What? You think it’s criminal to have a creative mind? My problem is that I have an imagination on steroids. I am a freak of nature or in layman’s term a writer. Girls don’t fashion guys like us. We stand alone. So alone. Plus the charades of courting and dating and wooing have become such a cliché. It’s all very hard work and you have to be on your toes all the time. Big romantic gestures at equal intervals of time or else you will know from her next status update that you have been relieved from your post as boyfriend. And you are left with that twitchy ankle from being on your toes all the while.
Thank god for Sophie. She is different from the pack. She is beautiful and intelligent. I can’t decide if she is more intelligent or more beautiful. She doesn’t like romantic gestures. All she wants is intelligent conversations. In fact my ripostes are what drew her to me. So we have never been out for a romantic dinner or played the ‘you hang up’ game over telephone. I told her once that she is very ‘Sophie’sticated and she kept laughing for an hour. All you should look for in a girl is intelligence. Everything else is just elaborate lies.
One day I put hair dye all over my head and face. I went up to her and asked “will you honour a ‘dye’ing man’s wish?”. We are engaged now even though she gave me hell for ruining the rug. In her opinion, the rug was an important element in lending some class to the room which was dull otherwise.

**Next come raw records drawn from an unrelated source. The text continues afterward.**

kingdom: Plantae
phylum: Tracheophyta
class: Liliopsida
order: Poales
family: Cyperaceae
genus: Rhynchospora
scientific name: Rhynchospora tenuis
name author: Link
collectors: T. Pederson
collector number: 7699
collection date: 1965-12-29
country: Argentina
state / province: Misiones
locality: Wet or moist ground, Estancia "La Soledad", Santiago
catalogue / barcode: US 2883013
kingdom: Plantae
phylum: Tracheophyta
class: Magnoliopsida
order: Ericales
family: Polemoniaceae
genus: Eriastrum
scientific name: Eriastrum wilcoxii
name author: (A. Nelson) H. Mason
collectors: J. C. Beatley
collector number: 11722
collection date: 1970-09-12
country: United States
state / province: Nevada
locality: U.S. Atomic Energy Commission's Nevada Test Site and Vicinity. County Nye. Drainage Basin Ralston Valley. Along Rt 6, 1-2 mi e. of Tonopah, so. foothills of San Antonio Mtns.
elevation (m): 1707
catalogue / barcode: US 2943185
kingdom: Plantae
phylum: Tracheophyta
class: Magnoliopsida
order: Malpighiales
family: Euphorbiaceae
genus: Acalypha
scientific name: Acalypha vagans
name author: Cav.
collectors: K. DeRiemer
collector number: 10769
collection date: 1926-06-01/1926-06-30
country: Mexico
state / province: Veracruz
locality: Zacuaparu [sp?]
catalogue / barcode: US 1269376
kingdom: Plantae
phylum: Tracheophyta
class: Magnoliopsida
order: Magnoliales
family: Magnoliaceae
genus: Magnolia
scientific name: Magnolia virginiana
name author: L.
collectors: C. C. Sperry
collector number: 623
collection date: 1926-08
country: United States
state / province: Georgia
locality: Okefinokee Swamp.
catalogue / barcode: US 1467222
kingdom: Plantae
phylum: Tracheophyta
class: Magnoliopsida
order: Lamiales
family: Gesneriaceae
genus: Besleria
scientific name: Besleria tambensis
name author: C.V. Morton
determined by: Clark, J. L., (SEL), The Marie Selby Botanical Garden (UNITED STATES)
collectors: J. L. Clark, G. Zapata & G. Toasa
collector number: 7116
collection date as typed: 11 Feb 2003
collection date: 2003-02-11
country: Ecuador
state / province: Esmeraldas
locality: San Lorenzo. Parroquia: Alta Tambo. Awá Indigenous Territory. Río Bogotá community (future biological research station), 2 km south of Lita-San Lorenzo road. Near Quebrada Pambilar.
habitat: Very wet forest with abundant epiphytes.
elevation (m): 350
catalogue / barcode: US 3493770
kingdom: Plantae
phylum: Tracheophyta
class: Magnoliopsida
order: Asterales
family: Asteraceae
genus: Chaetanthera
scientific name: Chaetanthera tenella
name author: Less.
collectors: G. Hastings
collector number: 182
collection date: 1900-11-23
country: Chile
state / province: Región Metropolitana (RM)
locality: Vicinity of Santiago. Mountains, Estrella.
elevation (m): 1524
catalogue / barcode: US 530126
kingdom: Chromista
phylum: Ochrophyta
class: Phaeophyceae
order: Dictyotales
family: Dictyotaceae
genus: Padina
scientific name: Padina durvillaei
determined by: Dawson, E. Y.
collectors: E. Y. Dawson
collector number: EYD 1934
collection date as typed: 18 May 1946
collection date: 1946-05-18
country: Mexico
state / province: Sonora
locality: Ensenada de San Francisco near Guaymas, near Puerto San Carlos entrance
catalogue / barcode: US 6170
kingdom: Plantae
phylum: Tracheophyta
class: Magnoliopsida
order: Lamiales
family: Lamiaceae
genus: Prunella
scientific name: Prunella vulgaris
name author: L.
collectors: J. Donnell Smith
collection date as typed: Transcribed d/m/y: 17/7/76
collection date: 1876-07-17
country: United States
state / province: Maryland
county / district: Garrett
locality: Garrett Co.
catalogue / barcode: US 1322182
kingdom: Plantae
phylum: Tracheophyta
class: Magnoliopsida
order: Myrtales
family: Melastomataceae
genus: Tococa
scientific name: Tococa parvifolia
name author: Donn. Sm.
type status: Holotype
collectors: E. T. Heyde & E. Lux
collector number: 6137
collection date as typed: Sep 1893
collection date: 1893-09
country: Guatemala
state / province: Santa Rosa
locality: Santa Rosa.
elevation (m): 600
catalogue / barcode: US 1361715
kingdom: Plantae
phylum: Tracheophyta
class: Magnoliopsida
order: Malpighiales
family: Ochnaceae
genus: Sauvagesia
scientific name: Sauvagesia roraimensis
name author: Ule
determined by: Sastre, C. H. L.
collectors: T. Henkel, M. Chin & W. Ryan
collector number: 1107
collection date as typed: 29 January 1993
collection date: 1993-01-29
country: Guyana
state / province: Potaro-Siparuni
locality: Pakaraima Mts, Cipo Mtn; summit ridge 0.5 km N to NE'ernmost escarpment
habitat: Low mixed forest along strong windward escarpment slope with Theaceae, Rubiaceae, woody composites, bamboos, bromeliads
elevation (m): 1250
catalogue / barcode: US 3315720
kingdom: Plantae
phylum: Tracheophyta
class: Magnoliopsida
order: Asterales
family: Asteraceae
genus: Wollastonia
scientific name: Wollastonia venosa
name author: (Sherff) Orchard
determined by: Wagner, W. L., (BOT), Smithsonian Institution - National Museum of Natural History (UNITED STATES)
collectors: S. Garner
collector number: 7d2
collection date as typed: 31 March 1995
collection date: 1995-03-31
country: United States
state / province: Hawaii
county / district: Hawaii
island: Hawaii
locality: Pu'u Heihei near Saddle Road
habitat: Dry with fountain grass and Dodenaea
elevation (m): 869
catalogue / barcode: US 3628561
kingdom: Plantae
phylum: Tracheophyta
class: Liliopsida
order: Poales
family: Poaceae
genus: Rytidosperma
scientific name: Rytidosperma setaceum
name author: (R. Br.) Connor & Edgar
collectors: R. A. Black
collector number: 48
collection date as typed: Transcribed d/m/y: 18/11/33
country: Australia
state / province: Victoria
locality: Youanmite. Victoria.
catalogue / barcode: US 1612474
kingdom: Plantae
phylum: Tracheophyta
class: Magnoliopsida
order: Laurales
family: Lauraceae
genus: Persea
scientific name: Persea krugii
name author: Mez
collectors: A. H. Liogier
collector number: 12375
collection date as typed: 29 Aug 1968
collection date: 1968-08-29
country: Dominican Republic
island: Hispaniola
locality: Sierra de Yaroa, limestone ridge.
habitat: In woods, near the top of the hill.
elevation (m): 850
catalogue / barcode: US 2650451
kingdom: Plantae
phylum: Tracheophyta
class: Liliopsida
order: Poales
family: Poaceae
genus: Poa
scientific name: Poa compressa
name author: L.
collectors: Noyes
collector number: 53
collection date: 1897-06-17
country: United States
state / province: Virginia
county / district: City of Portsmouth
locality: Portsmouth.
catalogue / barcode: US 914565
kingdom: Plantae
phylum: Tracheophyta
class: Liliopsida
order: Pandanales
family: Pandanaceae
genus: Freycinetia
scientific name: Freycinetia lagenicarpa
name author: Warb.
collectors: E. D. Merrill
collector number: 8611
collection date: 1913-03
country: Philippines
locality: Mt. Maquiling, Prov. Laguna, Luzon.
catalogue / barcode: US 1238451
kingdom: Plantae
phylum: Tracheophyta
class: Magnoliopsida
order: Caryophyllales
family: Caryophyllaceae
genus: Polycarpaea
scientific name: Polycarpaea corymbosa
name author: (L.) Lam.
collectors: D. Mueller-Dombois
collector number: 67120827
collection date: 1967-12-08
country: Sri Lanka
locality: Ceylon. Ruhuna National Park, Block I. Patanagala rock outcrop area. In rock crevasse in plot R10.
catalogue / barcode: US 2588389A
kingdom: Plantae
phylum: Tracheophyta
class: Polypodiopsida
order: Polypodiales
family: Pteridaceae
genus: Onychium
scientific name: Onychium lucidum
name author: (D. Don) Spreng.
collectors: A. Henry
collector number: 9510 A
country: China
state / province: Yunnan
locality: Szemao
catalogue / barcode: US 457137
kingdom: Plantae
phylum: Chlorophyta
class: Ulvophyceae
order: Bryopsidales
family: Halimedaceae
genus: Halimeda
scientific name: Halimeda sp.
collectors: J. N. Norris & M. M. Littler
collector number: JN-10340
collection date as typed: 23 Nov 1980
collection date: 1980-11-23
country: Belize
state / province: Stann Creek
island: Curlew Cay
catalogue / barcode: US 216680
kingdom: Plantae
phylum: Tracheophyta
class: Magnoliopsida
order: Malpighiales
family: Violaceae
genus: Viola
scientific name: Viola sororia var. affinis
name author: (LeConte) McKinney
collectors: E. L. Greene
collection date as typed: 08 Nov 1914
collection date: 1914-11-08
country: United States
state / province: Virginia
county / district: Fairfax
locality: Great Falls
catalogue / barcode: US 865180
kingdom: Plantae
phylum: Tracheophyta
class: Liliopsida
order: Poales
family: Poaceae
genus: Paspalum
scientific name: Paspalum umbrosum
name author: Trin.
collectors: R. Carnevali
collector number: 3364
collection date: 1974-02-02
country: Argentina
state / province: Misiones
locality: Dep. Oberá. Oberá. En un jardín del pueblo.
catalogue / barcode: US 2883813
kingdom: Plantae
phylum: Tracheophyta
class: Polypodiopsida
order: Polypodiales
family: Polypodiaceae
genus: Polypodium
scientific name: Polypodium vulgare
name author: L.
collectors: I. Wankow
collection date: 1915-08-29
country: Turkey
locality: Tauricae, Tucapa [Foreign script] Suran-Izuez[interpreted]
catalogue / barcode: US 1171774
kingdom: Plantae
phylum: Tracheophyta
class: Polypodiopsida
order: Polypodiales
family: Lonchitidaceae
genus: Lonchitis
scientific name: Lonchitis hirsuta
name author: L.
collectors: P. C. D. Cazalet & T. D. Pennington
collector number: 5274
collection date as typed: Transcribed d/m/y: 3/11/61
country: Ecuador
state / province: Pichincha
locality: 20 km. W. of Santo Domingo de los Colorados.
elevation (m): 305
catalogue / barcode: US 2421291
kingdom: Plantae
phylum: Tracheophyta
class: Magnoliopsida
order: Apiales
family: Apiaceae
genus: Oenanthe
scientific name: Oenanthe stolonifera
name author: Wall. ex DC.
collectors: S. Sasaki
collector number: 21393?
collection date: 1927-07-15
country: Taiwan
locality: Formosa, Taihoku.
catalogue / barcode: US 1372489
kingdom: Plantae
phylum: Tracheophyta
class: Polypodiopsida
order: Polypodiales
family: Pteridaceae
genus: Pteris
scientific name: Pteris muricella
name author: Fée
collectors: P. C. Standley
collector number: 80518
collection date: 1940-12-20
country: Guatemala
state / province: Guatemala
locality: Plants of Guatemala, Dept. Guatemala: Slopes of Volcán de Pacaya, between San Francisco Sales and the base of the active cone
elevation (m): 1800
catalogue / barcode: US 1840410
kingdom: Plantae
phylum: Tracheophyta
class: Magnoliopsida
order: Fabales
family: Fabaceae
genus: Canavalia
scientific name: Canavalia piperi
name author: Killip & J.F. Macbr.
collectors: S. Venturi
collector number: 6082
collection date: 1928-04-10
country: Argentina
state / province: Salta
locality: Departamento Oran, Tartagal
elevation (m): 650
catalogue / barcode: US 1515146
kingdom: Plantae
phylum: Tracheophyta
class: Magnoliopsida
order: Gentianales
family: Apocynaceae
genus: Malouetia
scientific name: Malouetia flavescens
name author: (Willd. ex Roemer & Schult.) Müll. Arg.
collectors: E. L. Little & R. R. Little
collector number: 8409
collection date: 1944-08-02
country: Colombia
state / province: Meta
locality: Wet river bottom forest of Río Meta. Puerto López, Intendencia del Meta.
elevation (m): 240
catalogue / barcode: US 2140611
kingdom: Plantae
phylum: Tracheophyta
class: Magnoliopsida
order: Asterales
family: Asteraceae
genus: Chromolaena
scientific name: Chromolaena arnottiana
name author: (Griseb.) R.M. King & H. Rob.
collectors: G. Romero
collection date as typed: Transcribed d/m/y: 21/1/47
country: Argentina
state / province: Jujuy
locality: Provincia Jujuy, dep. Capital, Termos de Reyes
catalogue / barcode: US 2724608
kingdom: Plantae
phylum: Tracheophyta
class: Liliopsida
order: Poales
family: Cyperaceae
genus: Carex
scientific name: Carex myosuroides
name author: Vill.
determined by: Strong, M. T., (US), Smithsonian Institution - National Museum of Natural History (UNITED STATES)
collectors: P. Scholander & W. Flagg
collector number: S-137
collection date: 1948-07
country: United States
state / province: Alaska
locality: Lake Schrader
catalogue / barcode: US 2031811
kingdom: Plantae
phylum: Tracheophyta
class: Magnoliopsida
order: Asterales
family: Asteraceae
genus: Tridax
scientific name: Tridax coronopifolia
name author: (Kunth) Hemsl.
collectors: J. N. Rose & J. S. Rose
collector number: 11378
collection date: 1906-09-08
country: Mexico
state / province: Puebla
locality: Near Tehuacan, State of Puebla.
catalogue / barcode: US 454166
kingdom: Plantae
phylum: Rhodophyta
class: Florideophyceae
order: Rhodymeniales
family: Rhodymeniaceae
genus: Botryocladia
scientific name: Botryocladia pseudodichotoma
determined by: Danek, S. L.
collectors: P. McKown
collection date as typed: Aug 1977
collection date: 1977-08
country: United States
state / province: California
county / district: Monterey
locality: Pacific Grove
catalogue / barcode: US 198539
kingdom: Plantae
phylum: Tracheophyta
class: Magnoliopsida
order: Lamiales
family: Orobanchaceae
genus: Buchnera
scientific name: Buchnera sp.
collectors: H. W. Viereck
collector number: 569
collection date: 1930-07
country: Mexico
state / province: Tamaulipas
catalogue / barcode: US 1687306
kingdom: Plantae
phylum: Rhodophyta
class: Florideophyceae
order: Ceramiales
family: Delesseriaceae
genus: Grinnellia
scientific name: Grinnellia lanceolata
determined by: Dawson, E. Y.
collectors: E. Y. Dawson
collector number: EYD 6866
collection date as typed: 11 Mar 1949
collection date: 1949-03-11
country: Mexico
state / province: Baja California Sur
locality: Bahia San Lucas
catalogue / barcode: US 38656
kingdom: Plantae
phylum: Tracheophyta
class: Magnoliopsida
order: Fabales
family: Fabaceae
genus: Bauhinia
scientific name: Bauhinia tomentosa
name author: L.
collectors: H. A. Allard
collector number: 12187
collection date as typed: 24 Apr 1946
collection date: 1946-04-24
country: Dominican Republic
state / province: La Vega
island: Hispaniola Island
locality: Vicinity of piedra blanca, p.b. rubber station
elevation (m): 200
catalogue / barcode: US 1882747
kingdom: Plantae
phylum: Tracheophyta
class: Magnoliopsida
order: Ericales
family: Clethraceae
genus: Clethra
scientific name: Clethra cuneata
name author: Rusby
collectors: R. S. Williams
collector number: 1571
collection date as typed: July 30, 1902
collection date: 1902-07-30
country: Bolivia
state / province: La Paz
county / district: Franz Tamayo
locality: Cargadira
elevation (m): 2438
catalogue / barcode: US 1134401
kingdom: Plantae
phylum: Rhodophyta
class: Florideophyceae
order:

She sits by me while I write. I get into a zone while writing. The characters come out and play out the plot in front of me. They pause for my instruction before each dialogue. I sit and watch like a referee, intervening only when required. Sometimes the characters blend so seamlessly and I feel like Sophie is also one of them.
I have hit a block now and my publisher is giving me hell. I guess my elixir of talent has run out. I don’t know what to do with Mike, my protagonist. May be Sophie can help me. My brain was on overdrive when I entered the house. And there she was. Sophie, hand-in-hand with Mike. She was playing with her hair, giggling and whispering. I barely recognised her. By the looks of it, I don’t have to worry about Mike anymore. But how could she do this to me. And now I wonder, was she ever in love with me? The room has changed its appearance akin to the lover’s bliss. The dim light melancholy of my dungeon has given way for sunlight and jasmines on the window sill. I hardly recognise my own room. My presence doesn’t seem to bother them. They are in their own world. I look for the dye stains on the rug. They are not there.